▶ Task item
Please reproduce the source text of every item below word for word, leaving out the pictures.

[Opening The data section]

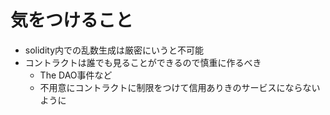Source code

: # 気をつけること
* solidity内での乱数生成は厳密にいうと不可能
* コントラクトは誰でも見ることができるので慎重に作るべき
    * The DAO事件など
    * 不用意にコントラクトに制限をつけて信用ありきのサービスにならないように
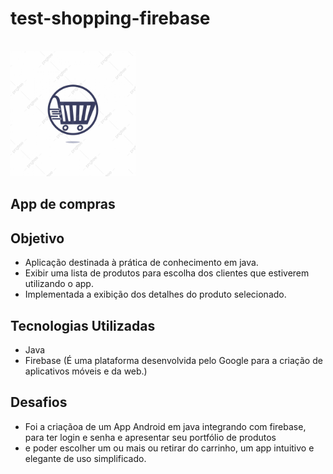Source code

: # test-shopping-firebase


<br>
<img height="200" src="https://github.com/ivandacruz/test-shopping-firebase/blob/main/shopping-logo.jpg"/>
</br>


## App de compras

## Objetivo

* Aplicação destinada à prática de conhecimento em java.
* Exibir uma lista de produtos para escolha dos clientes que estiverem utilizando o app.
* Implementada a exibição dos detalhes do produto selecionado.

## Tecnologias Utilizadas

* Java
* Firebase (É uma plataforma desenvolvida pelo Google para a criação de aplicativos móveis e da web.)

## Desafios
* Foi a criaçãoa de um App Android em java integrando com firebase, para ter login e senha e apresentar seu portfólio de produtos
* e poder escolher um ou mais ou retirar do carrinho, um app intuitivo e elegante de uso simplificado.

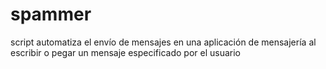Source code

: # spammer
script automatiza el envío de mensajes en una aplicación de mensajería al escribir o pegar un mensaje especificado por el usuario

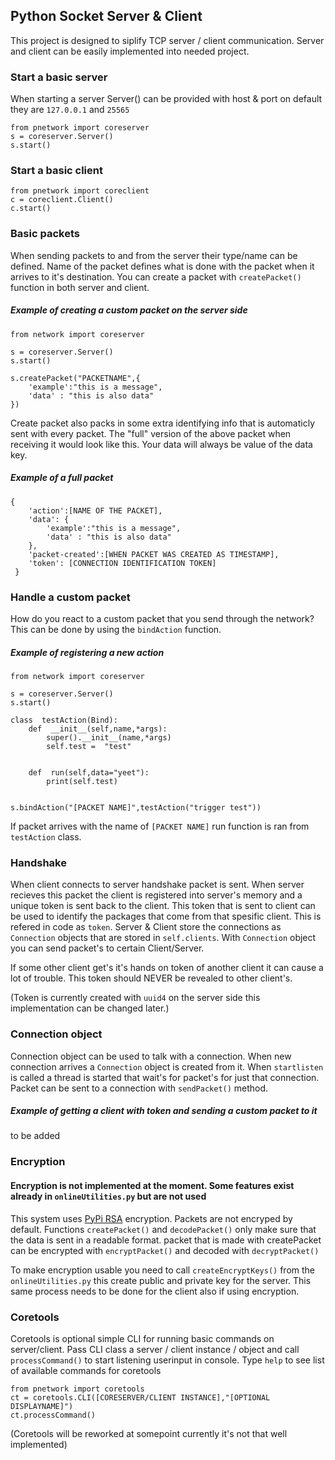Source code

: ## Python Socket Server & Client
This project is designed to siplify TCP server / client communication. Server and client can be easily implemented into needed project.
### Start a basic server
When starting a server Server() can be provided with host & port on default they are `127.0.0.1` and `25565`

    from pnetwork import coreserver
    s = coreserver.Server()
    s.start()

### Start a basic client
    from pnetwork import coreclient
    c = coreclient.Client()
    c.start()


### Basic packets
When sending packets to and from the server their type/name can be defined. Name of the packet defines what is done with the packet when it arrives to it's destination. 
You can create a packet with `createPacket()` function in both server and client.

#####  Example of creating a custom packet on the server side

    from network import coreserver
    
    s = coreserver.Server()
    s.start()
    
    s.createPacket("PACKETNAME",{
	    'example':"this is a message",
	    'data' : "this is also data"
    })
Create packet also packs in some extra identifying info that is automaticly sent with every packet. The "full" version of the above packet when receiving it would look like this. Your data will always be value of the data key.
##### Example of a full packet

    {
	    'action':[NAME OF THE PACKET],
	    'data': {
			'example':"this is a message",
			'data' : "this is also data"
		},
	    'packet-created':[WHEN PACKET WAS CREATED AS TIMESTAMP],
	    'token': [CONNECTION IDENTIFICATION TOKEN]
	 }


### Handle a custom packet
How do you react to a custom packet that you send through the network? This can be done by using the `bindAction` function.
##### Example of registering a new action

    from network import coreserver
    
    s = coreserver.Server()
    s.start()

    class  testAction(Bind):
	    def  __init__(self,name,*args):
		    super().__init__(name,*args)
		    self.test =  "test"
		    
		    
	    def  run(self,data="yeet"):
		    print(self.test)
		    

    s.bindAction("[PACKET NAME]",testAction("trigger test"))
    
If packet arrives with the name of `[PACKET NAME]` run function is ran from `testAction` class.

### Handshake
When client connects to server handshake packet is sent. When server recieves this packet the client is registered into server's memory and a unique token is sent back to the client. This token that is sent to client can be used to identify the packages that come from that spesific client. This is refered in code as `token`.
Server & Client store the connections as `Connection` objects that are stored in `self.clients`. With `Connection`  object you can send packet's to certain Client/Server.

If some other client get's it's hands on token of another client it can cause a lot of trouble. This token should NEVER be revealed to other client's.

(Token is currently created with `uuid4` on the server side this implementation can be changed later.)

### Connection object
Connection object can be used to talk with a connection. When new connection arrives a `Connection` object is created from it. When `startlisten` is called a thread is started that wait's for packet's for just that connection.
Packet can be sent to a connection with `sendPacket()` method.
##### Example of getting a client with token and sending a custom packet to it
to be added

### Encryption
#### Encryption is not implemented at the moment. Some features exist already in `onlineUtilities.py` but are not used

This system uses [PyPi RSA](https://pypi.org/project/rsa/) encryption.
Packets are not encryped by default. Functions `createPacket()` and `decodePacket()` only make sure that the data is sent in a readable format.
packet that is made with createPacket can be encrypted with `encryptPacket()` and decoded with `decryptPacket()`

To make encryption usable you need to call `createEncryptKeys()` from the `onlineUtilities.py` this create public and private key for the server. This same process needs to be done for the client also if using encryption.

### Coretools
Coretools is optional simple CLI for running basic commands on server/client. Pass CLI class a server / client instance / object and call `processCommand()` to start listening userinput in console. Type `help` to see list of available commands for coretools

    from pnetwork import coretools
    ct = coretools.CLI([CORESERVER/CLIENT INSTANCE],"[OPTIONAL DISPLAYNAME]")
    ct.processCommand()


(Coretools will be reworked at somepoint currently it's not that well implemented)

[Closing The data section]

▶ Final answer
Source code

: # 気をつけること
* solidity内での乱数生成は厳密にいうと不可能
* コントラクトは誰でも見ることができるので慎重に作るべき
    * The DAO事件など
    * 不用意にコントラクトに制限をつけて信用ありきのサービスにならないように
Source code

: # test-shopping-firebase


<br>
<img height="200" src="https://github.com/ivandacruz/test-shopping-firebase/blob/main/shopping-logo.jpg"/>
</br>


## App de compras

## Objetivo

* Aplicação destinada à prática de conhecimento em java.
* Exibir uma lista de produtos para escolha dos clientes que estiverem utilizando o app.
* Implementada a exibição dos detalhes do produto selecionado.

## Tecnologias Utilizadas

* Java
* Firebase (É uma plataforma desenvolvida pelo Google para a criação de aplicativos móveis e da web.)

## Desafios
* Foi a criaçãoa de um App Android em java integrando com firebase, para ter login e senha e apresentar seu portfólio de produtos
* e poder escolher um ou mais ou retirar do carrinho, um app intuitivo e elegante de uso simplificado.

Source code

: # spammer
script automatiza el envío de mensajes en una aplicación de mensajería al escribir o pegar un mensaje especificado por el usuario

Source code

: ## Python Socket Server & Client
This project is designed to siplify TCP server / client communication. Server and client can be easily implemented into needed project.
### Start a basic server
When starting a server Server() can be provided with host & port on default they are `127.0.0.1` and `25565`

    from pnetwork import coreserver
    s = coreserver.Server()
    s.start()

### Start a basic client
    from pnetwork import coreclient
    c = coreclient.Client()
    c.start()


### Basic packets
When sending packets to and from the server their type/name can be defined. Name of the packet defines what is done with the packet when it arrives to it's destination. 
You can create a packet with `createPacket()` function in both server and client.

#####  Example of creating a custom packet on the server side

    from network import coreserver
    
    s = coreserver.Server()
    s.start()
    
    s.createPacket("PACKETNAME",{
	    'example':"this is a message",
	    'data' : "this is also data"
    })
Create packet also packs in some extra identifying info that is automaticly sent with every packet. The "full" version of the above packet when receiving it would look like this. Your data will always be value of the data key.
##### Example of a full packet

    {
	    'action':[NAME OF THE PACKET],
	    'data': {
			'example':"this is a message",
			'data' : "this is also data"
		},
	    'packet-created':[WHEN PACKET WAS CREATED AS TIMESTAMP],
	    'token': [CONNECTION IDENTIFICATION TOKEN]
	 }


### Handle a custom packet
How do you react to a custom packet that you send through the network? This can be done by using the `bindAction` function.
##### Example of registering a new action

    from network import coreserver
    
    s = coreserver.Server()
    s.start()

    class  testAction(Bind):
	    def  __init__(self,name,*args):
		    super().__init__(name,*args)
		    self.test =  "test"
		    
		    
	    def  run(self,data="yeet"):
		    print(self.test)
		    

    s.bindAction("[PACKET NAME]",testAction("trigger test"))
    
If packet arrives with the name of `[PACKET NAME]` run function is ran from `testAction` class.

### Handshake
When client connects to server handshake packet is sent. When server recieves this packet the client is registered into server's memory and a unique token is sent back to the client. This token that is sent to client can be used to identify the packages that come from that spesific client. This is refered in code as `token`.
Server & Client store the connections as `Connection` objects that are stored in `self.clients`. With `Connection`  object you can send packet's to certain Client/Server.

If some other client get's it's hands on token of another client it can cause a lot of trouble. This token should NEVER be revealed to other client's.

(Token is currently created with `uuid4` on the server side this implementation can be changed later.)

### Connection object
Connection object can be used to talk with a connection. When new connection arrives a `Connection` object is created from it. When `startlisten` is called a thread is started that wait's for packet's for just that connection.
Packet can be sent to a connection with `sendPacket()` method.
##### Example of getting a client with token and sending a custom packet to it
to be added

### Encryption
#### Encryption is not implemented at the moment. Some features exist already in `onlineUtilities.py` but are not used

This system uses [PyPi RSA](https://pypi.org/project/rsa/) encryption.
Packets are not encryped by default. Functions `createPacket()` and `decodePacket()` only make sure that the data is sent in a readable format.
packet that is made with createPacket can be encrypted with `encryptPacket()` and decoded with `decryptPacket()`

To make encryption usable you need to call `createEncryptKeys()` from the `onlineUtilities.py` this create public and private key for the server. This same process needs to be done for the client also if using encryption.

### Coretools
Coretools is optional simple CLI for running basic commands on server/client. Pass CLI class a server / client instance / object and call `processCommand()` to start listening userinput in console. Type `help` to see list of available commands for coretools

    from pnetwork import coretools
    ct = coretools.CLI([CORESERVER/CLIENT INSTANCE],"[OPTIONAL DISPLAYNAME]")
    ct.processCommand()


(Coretools will be reworked at somepoint currently it's not that well implemented)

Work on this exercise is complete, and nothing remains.